The P-value is an essential output of the two-sample t-test. It tells us how likely it is that our observed data could have happened under the null hypothesis (that there is no real difference between the groups).
In our exercise, a small P-value (typically less than our significance level, \( \alpha = 0.05 \), suggests that the observed differences in wear are rare under the hypothesis that the means are equal. This leads us to question the null hypothesis and consider the alternative that a true difference in the means exists.
The P-value interpretation is crucial for hypothesis testing. It’s our decisive tool for understanding the statistical significance of our test results.

Confidence Interval

Confidence intervals provide a range of values which likely contain the true difference between the two sample means. In other words, it's a way to estimate the uncertainty around our measured differences.
In our scenario, for a 95% confidence interval, we are fairly sure that the true difference in material wear, say from company 1 minus company 2, lies within this computed range.

• It's important to note that if zero is within this interval, it suggests that there could be no significant difference between the two companies' means.

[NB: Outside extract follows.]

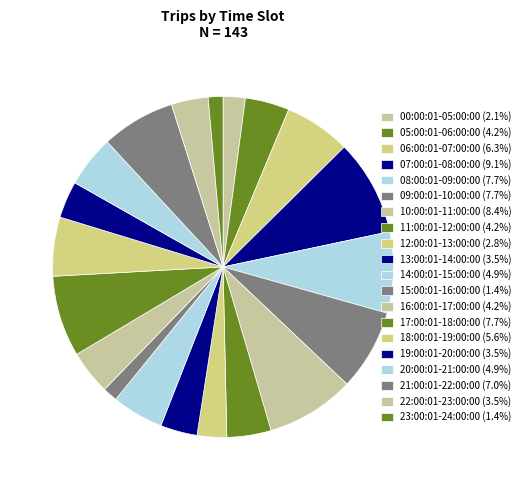

How many segments does this pie chart have?

20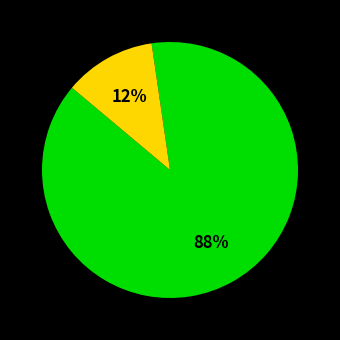

Is there any slice that represents more than half of the pie?

Yes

This interval gives us a practical check beyond just the P-value, offering a sense of scale for the difference in performance between the two companies' materials.

Unequal Variances

Not all datasets will have equal variances, which is a measure of the spread or dispersion of the data points. When variances aren’t equal, it influences the choice of t-test. Welcome, the Welch's t-test!
This version of the t-test allows for unequal variances, providing a more reliable result in such cases. In our exercise with the wear of rubber materials, the variances of company 1 and company 2 were different. Using Welch's t-test accounts for this difference, leading to more accurate conclusions.
Using the typical t-test when variances are unequal can result in inaccurate results, ultimately affecting the decision on whether significant differences exist. Therefore, it’s crucial to determine variance equality before proceeding with analysis.